The National Pension Commission (PenCom) has unveiled a revised regulation that allows pension funds to gain exposure to gold through tradable Gold Receipts listed on Securities and Exchange Commission (SEC)-recognised exchanges.
This innovation enables Pension Fund Administrators (PFAs) to invest in gold without the complexities of physical storage, offering a secure and liquid alternative asset class. Gold Receipts form part of a broader suite of instruments introduced under PenCom’s updated investment guidelines, designed to enhance diversification, boost returns, and reduce concentration risks.
According to the Commission, the review was undertaken in line with its strategic objective of diversifying pension fund investments into alternative asset classes, promoting impact investing, and ensuring real returns on investment to provide enhanced pension benefits for retirees.
The revised regulation expands the scope of permissible instruments to include Reverse Repos, Securities Lending with full central counterparty guarantees, Private Issuance by registered corporate entities, and commodity-backed instruments linked to oil, gold, and agriculture. Derivatives such as futures, forwards, options, and swaps are also permitted, but strictly for risk management purposes.
To rebalance risk and foster long-term growth, PenCom has adjusted allocation limits across major asset classes. Plain vanilla Federal Government Securities have been reduced across all funds, with asset-backed instruments introduced as offsets. Infrastructure Funds now enjoy increased allocation limits, a move consistent with PenCom’s strategy to hedge against inflation and channel more resources toward impact-driven investments.
The regulation also introduces a consolidated framework for non-interest investments and co-investment models, while mandating PFAs and CPFAs to integrate Environmental, Social, and Governance (ESG) factors into their decision-making processes. Greater emphasis has been placed on responsible investing, inclusive growth, and long-term allocation to priority sectors that support sustainable national development.

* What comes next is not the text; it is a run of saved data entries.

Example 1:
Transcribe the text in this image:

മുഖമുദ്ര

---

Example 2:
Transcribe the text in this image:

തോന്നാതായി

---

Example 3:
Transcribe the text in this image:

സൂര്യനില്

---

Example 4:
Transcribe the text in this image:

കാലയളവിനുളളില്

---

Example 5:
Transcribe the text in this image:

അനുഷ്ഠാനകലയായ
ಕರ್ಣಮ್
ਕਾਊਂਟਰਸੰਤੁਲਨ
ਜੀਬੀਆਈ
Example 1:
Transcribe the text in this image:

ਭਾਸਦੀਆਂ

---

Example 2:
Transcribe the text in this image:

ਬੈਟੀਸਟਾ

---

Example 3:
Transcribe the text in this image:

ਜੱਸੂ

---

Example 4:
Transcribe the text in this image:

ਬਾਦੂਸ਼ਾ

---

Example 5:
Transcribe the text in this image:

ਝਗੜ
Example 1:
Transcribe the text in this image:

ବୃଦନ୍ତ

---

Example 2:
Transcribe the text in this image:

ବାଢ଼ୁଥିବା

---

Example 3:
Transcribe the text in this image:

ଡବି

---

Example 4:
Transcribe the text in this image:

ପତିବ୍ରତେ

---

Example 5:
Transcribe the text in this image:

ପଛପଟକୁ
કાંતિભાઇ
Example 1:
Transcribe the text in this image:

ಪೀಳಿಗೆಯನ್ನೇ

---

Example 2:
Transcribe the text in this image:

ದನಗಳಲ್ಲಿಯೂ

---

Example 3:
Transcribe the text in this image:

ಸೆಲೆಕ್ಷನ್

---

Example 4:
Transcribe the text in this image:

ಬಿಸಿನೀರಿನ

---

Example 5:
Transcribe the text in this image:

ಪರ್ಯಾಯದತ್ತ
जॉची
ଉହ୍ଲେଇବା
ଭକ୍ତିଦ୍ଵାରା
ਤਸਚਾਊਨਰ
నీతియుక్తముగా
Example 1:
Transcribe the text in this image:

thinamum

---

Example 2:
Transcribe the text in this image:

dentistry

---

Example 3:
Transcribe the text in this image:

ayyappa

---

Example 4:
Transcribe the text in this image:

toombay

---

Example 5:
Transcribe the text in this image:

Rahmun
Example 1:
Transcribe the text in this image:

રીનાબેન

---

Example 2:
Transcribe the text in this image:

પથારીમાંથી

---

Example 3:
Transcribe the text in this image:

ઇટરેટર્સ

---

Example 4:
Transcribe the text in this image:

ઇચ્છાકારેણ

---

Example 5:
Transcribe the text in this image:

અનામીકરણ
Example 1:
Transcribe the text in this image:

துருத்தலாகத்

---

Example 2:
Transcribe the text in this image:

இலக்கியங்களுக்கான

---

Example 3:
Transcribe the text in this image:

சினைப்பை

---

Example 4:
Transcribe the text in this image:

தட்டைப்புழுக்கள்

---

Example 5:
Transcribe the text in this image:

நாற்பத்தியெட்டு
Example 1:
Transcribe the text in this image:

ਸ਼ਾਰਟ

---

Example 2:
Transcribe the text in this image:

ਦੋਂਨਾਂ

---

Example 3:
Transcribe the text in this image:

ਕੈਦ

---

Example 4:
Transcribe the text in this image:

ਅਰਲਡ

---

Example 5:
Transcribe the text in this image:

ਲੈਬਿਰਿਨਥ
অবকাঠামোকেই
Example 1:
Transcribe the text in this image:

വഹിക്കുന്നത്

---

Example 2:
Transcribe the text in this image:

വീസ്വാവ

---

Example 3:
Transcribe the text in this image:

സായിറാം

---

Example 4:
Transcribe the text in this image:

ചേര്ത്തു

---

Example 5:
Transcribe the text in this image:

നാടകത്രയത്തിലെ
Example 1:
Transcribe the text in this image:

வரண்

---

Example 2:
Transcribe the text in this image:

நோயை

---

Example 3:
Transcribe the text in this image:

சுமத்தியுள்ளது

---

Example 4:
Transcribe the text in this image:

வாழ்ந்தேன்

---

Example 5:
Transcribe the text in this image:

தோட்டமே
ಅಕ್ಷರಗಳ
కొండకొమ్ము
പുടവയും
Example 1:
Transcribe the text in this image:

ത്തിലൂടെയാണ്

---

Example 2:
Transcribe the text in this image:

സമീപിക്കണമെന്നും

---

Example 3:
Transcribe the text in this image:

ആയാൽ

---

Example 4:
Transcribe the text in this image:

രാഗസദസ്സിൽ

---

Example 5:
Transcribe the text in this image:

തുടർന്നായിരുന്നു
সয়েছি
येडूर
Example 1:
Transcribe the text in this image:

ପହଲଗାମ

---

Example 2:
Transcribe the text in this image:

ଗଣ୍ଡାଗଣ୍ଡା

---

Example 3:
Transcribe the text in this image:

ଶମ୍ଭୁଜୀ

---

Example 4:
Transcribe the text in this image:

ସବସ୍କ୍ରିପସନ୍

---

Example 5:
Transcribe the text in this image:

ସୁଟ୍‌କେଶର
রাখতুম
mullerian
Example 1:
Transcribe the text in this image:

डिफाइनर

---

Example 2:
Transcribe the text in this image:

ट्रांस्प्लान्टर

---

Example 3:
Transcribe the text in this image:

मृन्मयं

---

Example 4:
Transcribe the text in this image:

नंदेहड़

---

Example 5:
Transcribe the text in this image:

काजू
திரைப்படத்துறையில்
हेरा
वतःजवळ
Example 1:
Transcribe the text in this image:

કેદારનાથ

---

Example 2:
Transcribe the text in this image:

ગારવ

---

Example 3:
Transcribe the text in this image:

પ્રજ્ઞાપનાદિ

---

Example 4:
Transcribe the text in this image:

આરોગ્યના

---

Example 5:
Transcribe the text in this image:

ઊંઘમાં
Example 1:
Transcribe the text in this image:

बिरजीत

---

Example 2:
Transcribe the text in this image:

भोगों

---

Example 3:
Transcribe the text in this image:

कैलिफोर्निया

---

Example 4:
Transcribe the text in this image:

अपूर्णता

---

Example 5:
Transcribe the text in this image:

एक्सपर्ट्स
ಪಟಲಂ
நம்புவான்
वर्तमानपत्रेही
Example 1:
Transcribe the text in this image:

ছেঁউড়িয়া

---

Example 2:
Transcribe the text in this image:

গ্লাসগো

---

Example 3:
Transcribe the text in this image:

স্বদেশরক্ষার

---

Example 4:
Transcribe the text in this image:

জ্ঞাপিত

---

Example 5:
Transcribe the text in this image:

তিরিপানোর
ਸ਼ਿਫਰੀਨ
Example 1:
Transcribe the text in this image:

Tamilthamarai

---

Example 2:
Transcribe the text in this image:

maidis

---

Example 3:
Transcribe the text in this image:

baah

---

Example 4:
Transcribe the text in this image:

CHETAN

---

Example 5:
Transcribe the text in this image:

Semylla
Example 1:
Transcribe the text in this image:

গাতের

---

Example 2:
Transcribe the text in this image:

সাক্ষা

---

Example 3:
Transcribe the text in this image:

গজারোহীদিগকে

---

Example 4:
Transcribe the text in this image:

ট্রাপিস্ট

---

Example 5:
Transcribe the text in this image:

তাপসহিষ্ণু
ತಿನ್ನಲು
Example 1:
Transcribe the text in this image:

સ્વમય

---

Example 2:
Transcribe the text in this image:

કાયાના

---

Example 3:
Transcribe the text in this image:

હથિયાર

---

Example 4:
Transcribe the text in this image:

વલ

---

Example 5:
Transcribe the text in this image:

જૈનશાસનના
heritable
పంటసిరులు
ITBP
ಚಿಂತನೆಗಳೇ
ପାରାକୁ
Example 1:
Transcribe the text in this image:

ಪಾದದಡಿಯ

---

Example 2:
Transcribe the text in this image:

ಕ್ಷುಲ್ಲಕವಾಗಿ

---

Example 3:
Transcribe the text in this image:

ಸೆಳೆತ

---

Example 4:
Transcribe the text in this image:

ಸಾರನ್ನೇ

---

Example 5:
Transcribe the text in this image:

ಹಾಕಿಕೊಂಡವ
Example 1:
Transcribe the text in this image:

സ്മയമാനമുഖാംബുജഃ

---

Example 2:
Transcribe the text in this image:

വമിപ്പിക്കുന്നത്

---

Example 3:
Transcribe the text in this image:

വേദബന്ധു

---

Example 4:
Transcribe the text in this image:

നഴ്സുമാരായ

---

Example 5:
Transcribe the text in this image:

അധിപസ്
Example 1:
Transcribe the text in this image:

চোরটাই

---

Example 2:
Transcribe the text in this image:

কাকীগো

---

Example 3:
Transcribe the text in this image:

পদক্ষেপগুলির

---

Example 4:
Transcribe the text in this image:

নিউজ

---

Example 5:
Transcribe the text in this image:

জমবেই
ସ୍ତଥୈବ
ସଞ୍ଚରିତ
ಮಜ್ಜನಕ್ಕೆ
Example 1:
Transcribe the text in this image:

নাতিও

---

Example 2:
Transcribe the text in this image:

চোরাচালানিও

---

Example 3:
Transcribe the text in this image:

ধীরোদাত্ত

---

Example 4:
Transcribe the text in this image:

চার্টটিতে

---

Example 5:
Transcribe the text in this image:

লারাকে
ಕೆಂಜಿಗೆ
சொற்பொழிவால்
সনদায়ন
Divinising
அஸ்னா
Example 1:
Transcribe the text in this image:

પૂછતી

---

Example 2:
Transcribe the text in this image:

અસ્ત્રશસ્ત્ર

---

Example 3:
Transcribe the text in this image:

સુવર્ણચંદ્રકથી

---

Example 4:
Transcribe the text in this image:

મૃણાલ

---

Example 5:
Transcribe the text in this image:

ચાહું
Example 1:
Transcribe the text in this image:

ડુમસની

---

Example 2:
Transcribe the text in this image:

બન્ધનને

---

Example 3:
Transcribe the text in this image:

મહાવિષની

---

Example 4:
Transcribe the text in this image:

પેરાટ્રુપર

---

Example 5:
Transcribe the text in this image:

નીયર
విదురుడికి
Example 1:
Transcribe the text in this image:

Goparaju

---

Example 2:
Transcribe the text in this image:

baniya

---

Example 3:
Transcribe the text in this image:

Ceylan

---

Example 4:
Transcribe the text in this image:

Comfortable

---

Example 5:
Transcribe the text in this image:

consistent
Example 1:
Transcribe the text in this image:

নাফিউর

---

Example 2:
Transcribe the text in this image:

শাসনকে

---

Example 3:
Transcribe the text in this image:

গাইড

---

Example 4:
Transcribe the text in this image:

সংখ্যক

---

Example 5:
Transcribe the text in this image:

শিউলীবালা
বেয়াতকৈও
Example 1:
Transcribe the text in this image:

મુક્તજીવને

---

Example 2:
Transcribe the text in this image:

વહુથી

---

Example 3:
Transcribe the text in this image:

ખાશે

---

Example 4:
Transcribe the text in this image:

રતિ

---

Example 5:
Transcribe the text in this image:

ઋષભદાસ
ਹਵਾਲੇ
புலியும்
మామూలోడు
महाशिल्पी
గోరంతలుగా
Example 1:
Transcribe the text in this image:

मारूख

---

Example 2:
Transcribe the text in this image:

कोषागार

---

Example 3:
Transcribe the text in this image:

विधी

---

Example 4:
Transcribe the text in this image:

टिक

PenCom further clarified several definitions within the regulatory framework, including refinements to the Ethical Fund category, to ensure transparency and consistency across the pension industry. A new cap has been introduced to limit exposure to any single corporate issuer to 25 percent across the six funds within the Multi-Fund Structure.
The revised regulation signals PenCom’s commitment to transforming Nigeria’s pension system into a globally competitive, resilient, and forward-looking investment vehicle—one that safeguards contributors’ funds, empowers retirees, and supports broader economic development.
This development comes shortly after PenCom unveiled a policy that allows Nigerians living abroad, as well as those earning in foreign currency within Nigeria, to save pensions in United States dollars. The framework, contained in its Guidelines on Foreign Currency Pension Contributions, marks a significant expansion of the Contributory Pension Scheme (CPS). It aims to deepen participation by the Nigerian diaspora while ensuring transparency, accountability, and compliance with global standards.
PenCom explained that the reform was issued under the powers of the Pension Reform Act (PRA) 2014, granting Licensed Pension Fund Operators (LPFOs) the authority to accept, manage, and invest foreign currency contributions while safeguarding contributors’ funds through strict operational and governance requirements.